■ TASK ITEM: The whole listing below is to be copied exactly, with every picture left out.

"""

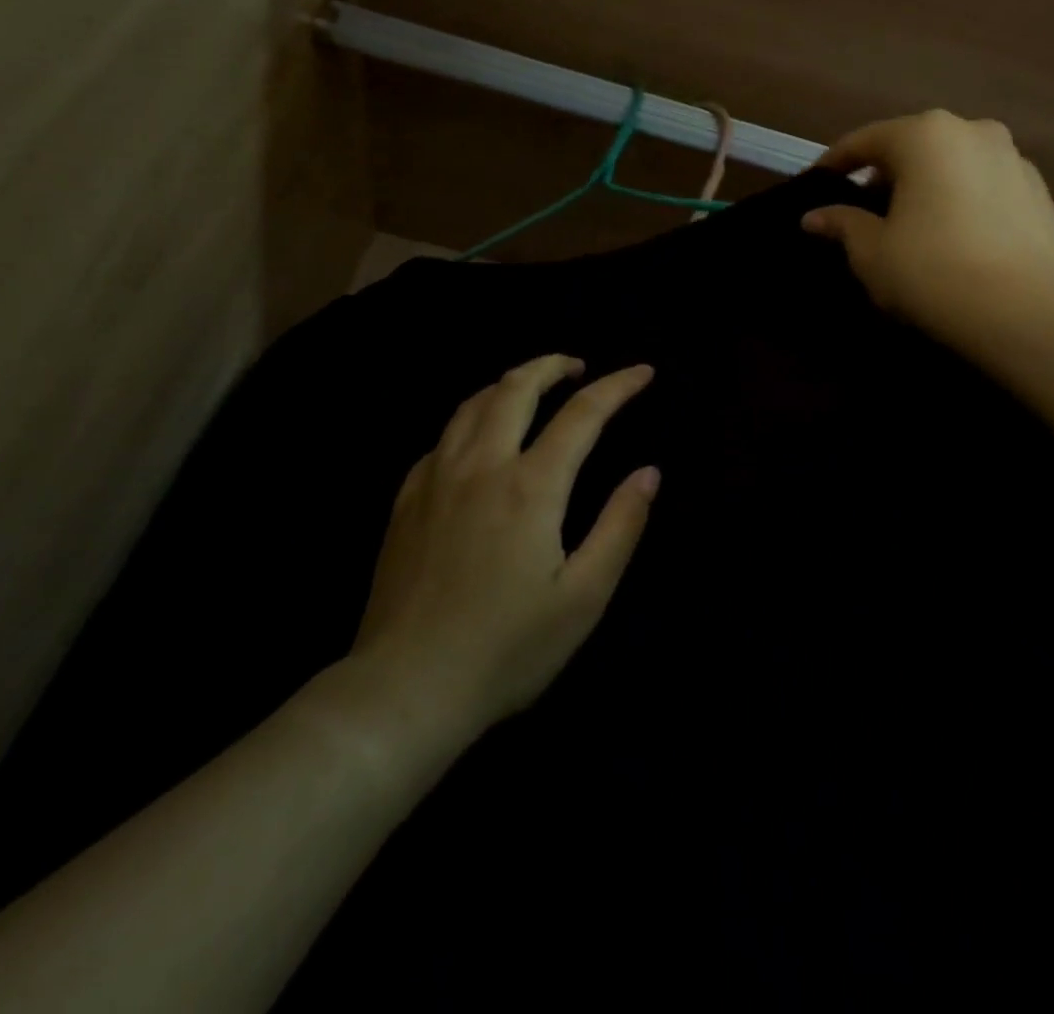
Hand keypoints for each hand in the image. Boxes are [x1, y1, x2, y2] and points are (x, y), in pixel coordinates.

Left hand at [349, 356, 659, 737]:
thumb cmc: (506, 649)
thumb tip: (648, 473)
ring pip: (473, 403)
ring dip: (509, 383)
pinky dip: (472, 420)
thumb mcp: (583, 598)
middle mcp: (481, 465)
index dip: (617, 386)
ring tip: (532, 388)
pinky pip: (443, 437)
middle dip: (553, 365)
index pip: (582, 413)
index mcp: (530, 486)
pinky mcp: (407, 499)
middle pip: (516, 387)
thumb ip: (620, 527)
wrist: (405, 688)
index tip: (643, 372)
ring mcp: (436, 478)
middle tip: (579, 367)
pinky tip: (479, 439)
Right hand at [802, 111, 1053, 342]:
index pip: (865, 140)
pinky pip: (984, 188)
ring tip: (911, 227)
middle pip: (913, 147)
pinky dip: (961, 203)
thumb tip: (815, 217)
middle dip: (885, 175)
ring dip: (927, 188)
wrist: (1029, 311)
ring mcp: (1014, 159)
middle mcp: (973, 131)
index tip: (817, 184)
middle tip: (864, 211)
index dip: (835, 163)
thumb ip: (842, 224)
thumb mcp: (871, 252)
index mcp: (924, 135)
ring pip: (953, 166)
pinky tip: (953, 239)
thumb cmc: (932, 270)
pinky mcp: (1041, 193)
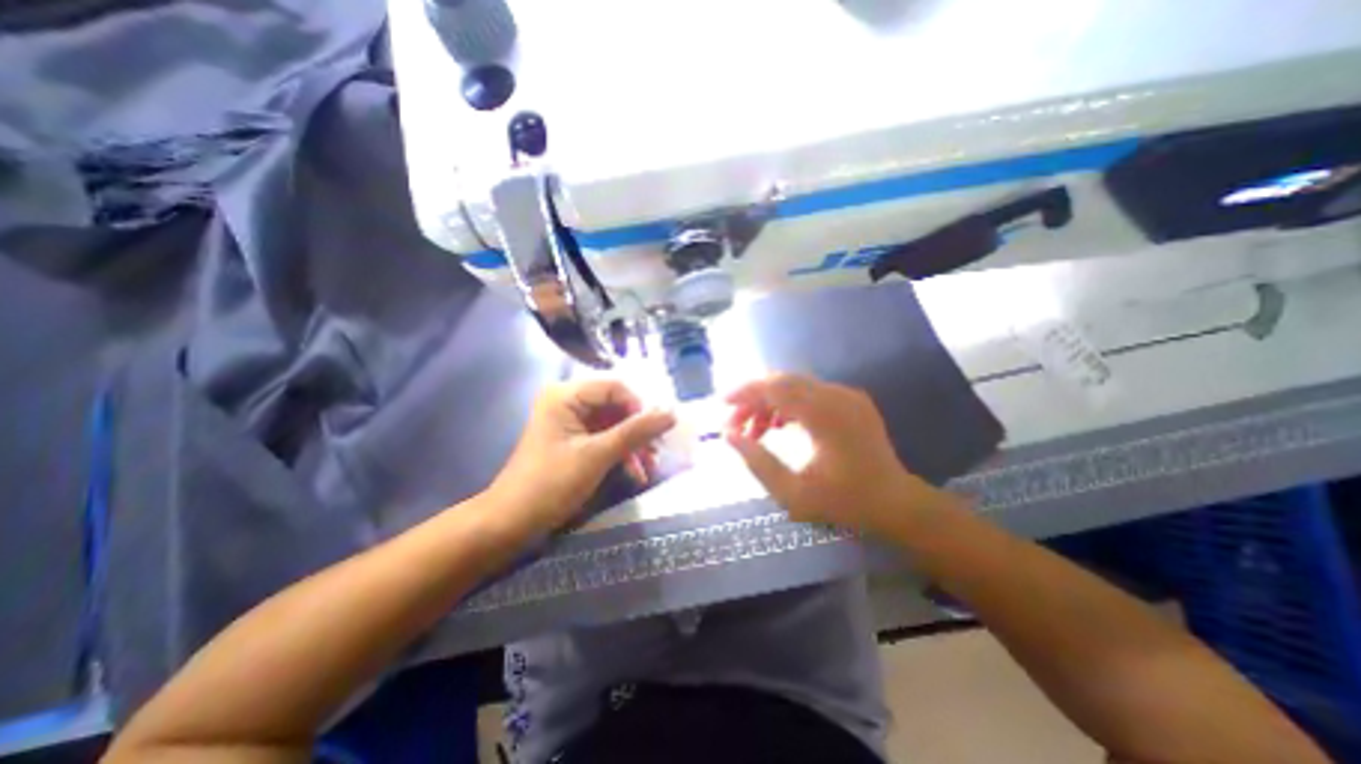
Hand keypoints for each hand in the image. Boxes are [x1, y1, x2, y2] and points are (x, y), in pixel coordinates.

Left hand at [494, 376, 676, 534]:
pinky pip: (606, 437)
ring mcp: (572, 421)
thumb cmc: (551, 483)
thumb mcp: (598, 455)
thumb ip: (636, 431)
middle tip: (658, 449)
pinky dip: (621, 453)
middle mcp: (569, 401)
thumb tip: (672, 413)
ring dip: (633, 444)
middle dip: (639, 429)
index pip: (616, 386)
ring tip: (650, 466)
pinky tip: (635, 473)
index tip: (657, 430)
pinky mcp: (575, 439)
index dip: (639, 406)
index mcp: (566, 395)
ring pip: (614, 423)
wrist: (512, 522)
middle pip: (616, 404)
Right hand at [727, 373, 941, 532]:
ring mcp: (847, 395)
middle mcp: (836, 396)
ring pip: (795, 385)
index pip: (774, 388)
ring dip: (769, 402)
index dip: (744, 393)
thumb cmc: (845, 502)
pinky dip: (788, 404)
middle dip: (753, 399)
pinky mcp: (851, 399)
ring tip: (755, 431)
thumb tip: (729, 436)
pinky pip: (810, 392)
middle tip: (735, 424)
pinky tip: (778, 425)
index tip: (722, 404)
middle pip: (782, 382)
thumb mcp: (794, 494)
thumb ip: (758, 463)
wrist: (896, 503)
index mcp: (824, 415)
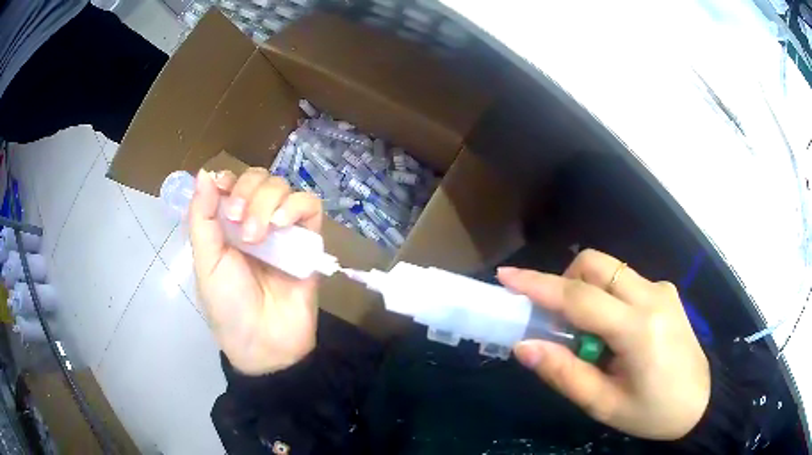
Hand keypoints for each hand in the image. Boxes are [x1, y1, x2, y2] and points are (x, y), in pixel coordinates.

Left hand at [189, 168, 321, 374]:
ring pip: (282, 186)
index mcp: (227, 226)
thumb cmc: (228, 307)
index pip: (232, 183)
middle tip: (237, 219)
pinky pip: (310, 206)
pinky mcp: (309, 240)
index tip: (222, 191)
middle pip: (258, 178)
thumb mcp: (206, 263)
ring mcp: (283, 230)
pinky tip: (282, 224)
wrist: (266, 344)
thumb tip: (204, 173)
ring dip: (266, 202)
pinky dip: (295, 206)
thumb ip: (202, 218)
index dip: (228, 179)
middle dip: (246, 192)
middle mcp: (255, 221)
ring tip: (258, 235)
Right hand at [498, 249, 709, 440]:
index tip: (506, 276)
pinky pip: (625, 282)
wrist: (701, 401)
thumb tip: (525, 345)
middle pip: (595, 265)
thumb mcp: (604, 405)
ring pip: (610, 270)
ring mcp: (662, 289)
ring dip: (585, 291)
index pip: (579, 297)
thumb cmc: (652, 412)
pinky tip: (613, 332)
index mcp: (638, 329)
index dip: (538, 285)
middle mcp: (652, 296)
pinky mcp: (666, 291)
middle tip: (557, 320)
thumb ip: (564, 374)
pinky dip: (605, 297)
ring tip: (589, 335)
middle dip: (564, 281)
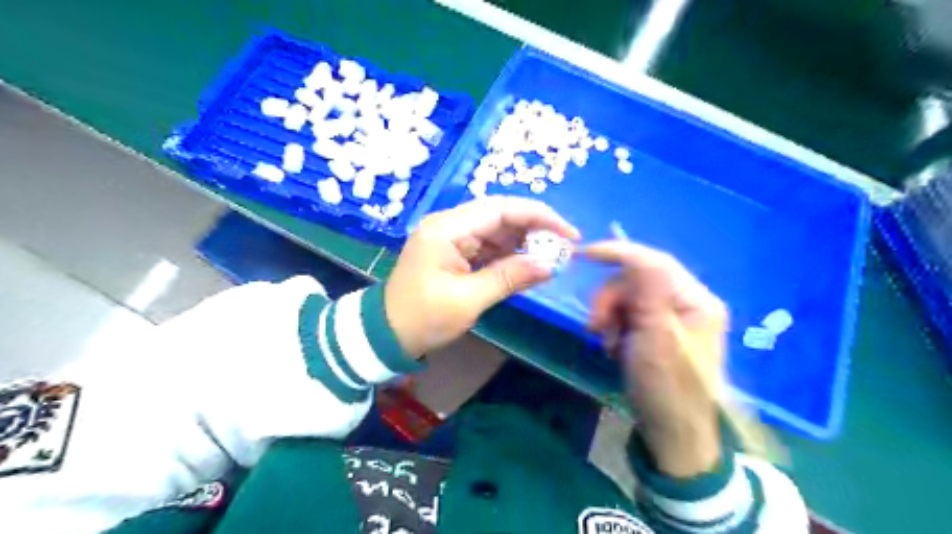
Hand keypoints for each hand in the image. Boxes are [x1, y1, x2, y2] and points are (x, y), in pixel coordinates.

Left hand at [384, 196, 580, 357]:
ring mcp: (450, 237)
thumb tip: (550, 265)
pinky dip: (508, 254)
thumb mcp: (468, 300)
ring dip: (523, 241)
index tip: (568, 233)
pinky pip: (487, 245)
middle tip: (563, 247)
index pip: (500, 208)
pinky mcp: (453, 251)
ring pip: (496, 229)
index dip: (538, 216)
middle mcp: (449, 225)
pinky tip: (526, 264)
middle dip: (534, 228)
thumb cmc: (423, 318)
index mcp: (447, 229)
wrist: (386, 334)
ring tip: (550, 257)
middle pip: (500, 215)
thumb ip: (510, 277)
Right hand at [584, 240, 725, 477]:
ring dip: (609, 317)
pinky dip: (614, 329)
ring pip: (626, 298)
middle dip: (610, 301)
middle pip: (635, 281)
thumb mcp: (656, 338)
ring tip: (608, 345)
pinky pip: (626, 316)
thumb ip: (648, 292)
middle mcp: (686, 303)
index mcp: (696, 300)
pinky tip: (615, 349)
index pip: (654, 262)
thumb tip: (637, 254)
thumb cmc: (667, 387)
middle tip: (596, 328)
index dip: (619, 253)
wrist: (671, 433)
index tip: (584, 254)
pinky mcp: (656, 332)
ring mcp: (670, 318)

"""

■ WRITTEN ANSWER:
Hand keypoints for each hand in the image. Boxes are [x1, y1, x2, y2] and points are (x, y), in pixel coordinates.

Left hand at [349, 356, 659, 737]:
thumb cmc: (506, 649)
thumb tip: (648, 473)
ring pip: (473, 403)
ring dip: (509, 383)
pinky dip: (472, 420)
thumb mcp: (583, 598)
middle mcp: (481, 465)
index dip: (617, 386)
ring tip: (532, 388)
pinky pip: (443, 437)
middle dip: (553, 365)
index pip: (582, 413)
index mcp: (530, 486)
pinky mcp: (407, 499)
middle pip: (516, 387)
thumb ip: (620, 527)
wrist: (405, 688)
index tip: (643, 372)
ring mcp: (436, 478)
middle tip: (579, 367)
pinky tip: (479, 439)
Right hand at [802, 111, 1053, 342]:
index pip: (865, 140)
pinky pip: (984, 188)
ring tip: (911, 227)
middle pip: (913, 147)
pinky dip: (961, 203)
thumb tip: (815, 217)
middle dip: (885, 175)
ring dip: (927, 188)
wrist: (1029, 311)
ring mcp: (1014, 159)
middle mcp: (973, 131)
index tip: (817, 184)
middle tip: (864, 211)
index dip: (835, 163)
thumb ip: (842, 224)
thumb mcp: (871, 252)
index mcp: (924, 135)
ring pip: (953, 166)
pinky tip: (953, 239)
thumb cmc: (932, 270)
pinky mcp: (1041, 193)
Hand keypoints for each hand in the image. Boxes are [x1, y1, x2, y2] and points are (x, y), in pixel coordinates.

Left hand at [494, 376, 676, 534]:
pinky pip: (606, 437)
ring mcp: (572, 421)
thumb cmc: (551, 483)
thumb mcp: (598, 455)
thumb ip: (636, 431)
middle tip: (658, 449)
pinky dip: (621, 453)
middle mcp: (569, 401)
thumb tip: (672, 413)
ring dip: (633, 444)
middle dip: (639, 429)
index pip: (616, 386)
ring tip: (650, 466)
pinky tip: (635, 473)
index tip: (657, 430)
pinky mcp: (575, 439)
index dip: (639, 406)
index mcp: (566, 395)
ring pip: (614, 423)
wrist: (512, 522)
middle pip: (616, 404)
Right hand at [727, 373, 941, 532]:
ring mcp: (847, 395)
middle mcp: (836, 396)
ring pip: (795, 385)
index pip: (774, 388)
ring dip: (769, 402)
index dip: (744, 393)
thumb cmc: (845, 502)
pinky dip: (788, 404)
middle dip: (753, 399)
pinky mcp: (851, 399)
ring tip: (755, 431)
thumb tip: (729, 436)
pinky pip: (810, 392)
middle tip: (735, 424)
pinky tip: (778, 425)
index tip: (722, 404)
middle pip: (782, 382)
thumb mcp: (794, 494)
thumb ip: (758, 463)
wrist: (896, 503)
index mcp: (824, 415)
Hand keypoints for each hand in the image. Boxes are [x1, y1, x2, y2] and points are (x, y), in pixel coordinates.

Left hand at [189, 168, 321, 374]:
ring pip: (282, 186)
index mcp: (227, 226)
thumb cmc: (228, 307)
index pip: (232, 183)
middle tip: (237, 219)
pinky pip: (310, 206)
pinky mcp: (309, 240)
index tip: (222, 191)
middle pip: (258, 178)
thumb mcp: (206, 263)
ring mcp: (283, 230)
pinky tip: (282, 224)
wrist: (266, 344)
thumb tip: (204, 173)
ring dip: (266, 202)
pinky dip: (295, 206)
thumb ip: (202, 218)
index dip: (228, 179)
middle dip: (246, 192)
middle mcp: (255, 221)
ring tip: (258, 235)
Right hand at [498, 249, 709, 440]:
index tip: (506, 276)
pinky pip: (625, 282)
wrist: (701, 401)
thumb tip: (525, 345)
middle pip: (595, 265)
thumb mcp: (604, 405)
ring pip: (610, 270)
ring mcp: (662, 289)
ring dip: (585, 291)
index pip: (579, 297)
thumb cmc: (652, 412)
pinky tip: (613, 332)
index mcp: (638, 329)
index dip: (538, 285)
middle mcp: (652, 296)
pinky mcp: (666, 291)
middle tip: (557, 320)
thumb ip: (564, 374)
pinky dip: (605, 297)
ring tip: (589, 335)
middle dip: (564, 281)
Hand keypoints for each hand in the image. Boxes are [x1, y1, x2, y2] and points are (x, y), in pixel coordinates.

Left hand at [384, 196, 580, 357]:
ring mcp: (450, 237)
thumb tip: (550, 265)
pinky dip: (508, 254)
thumb mcp: (468, 300)
ring dip: (523, 241)
index tip: (568, 233)
pinky pip: (487, 245)
middle tip: (563, 247)
index pip: (500, 208)
pinky mcp: (453, 251)
ring pip: (496, 229)
index dip: (538, 216)
middle mcp: (449, 225)
pinky tip: (526, 264)
middle dip: (534, 228)
thumb cmc: (423, 318)
index mcp: (447, 229)
wrist: (386, 334)
ring tip: (550, 257)
middle pip: (500, 215)
thumb ip: (510, 277)
Right hand at [584, 240, 725, 477]:
ring dip: (609, 317)
pinky dip: (614, 329)
ring pip: (626, 298)
middle dip: (610, 301)
middle pip: (635, 281)
thumb mcp: (656, 338)
ring tip: (608, 345)
pinky pip: (626, 316)
thumb ip: (648, 292)
middle mcp: (686, 303)
index mcp: (696, 300)
pinky tip: (615, 349)
index pip: (654, 262)
thumb tip: (637, 254)
thumb cmc: (667, 387)
middle tip: (596, 328)
index dip: (619, 253)
wrist: (671, 433)
index tip: (584, 254)
pinky mcp: (656, 332)
ring mcp: (670, 318)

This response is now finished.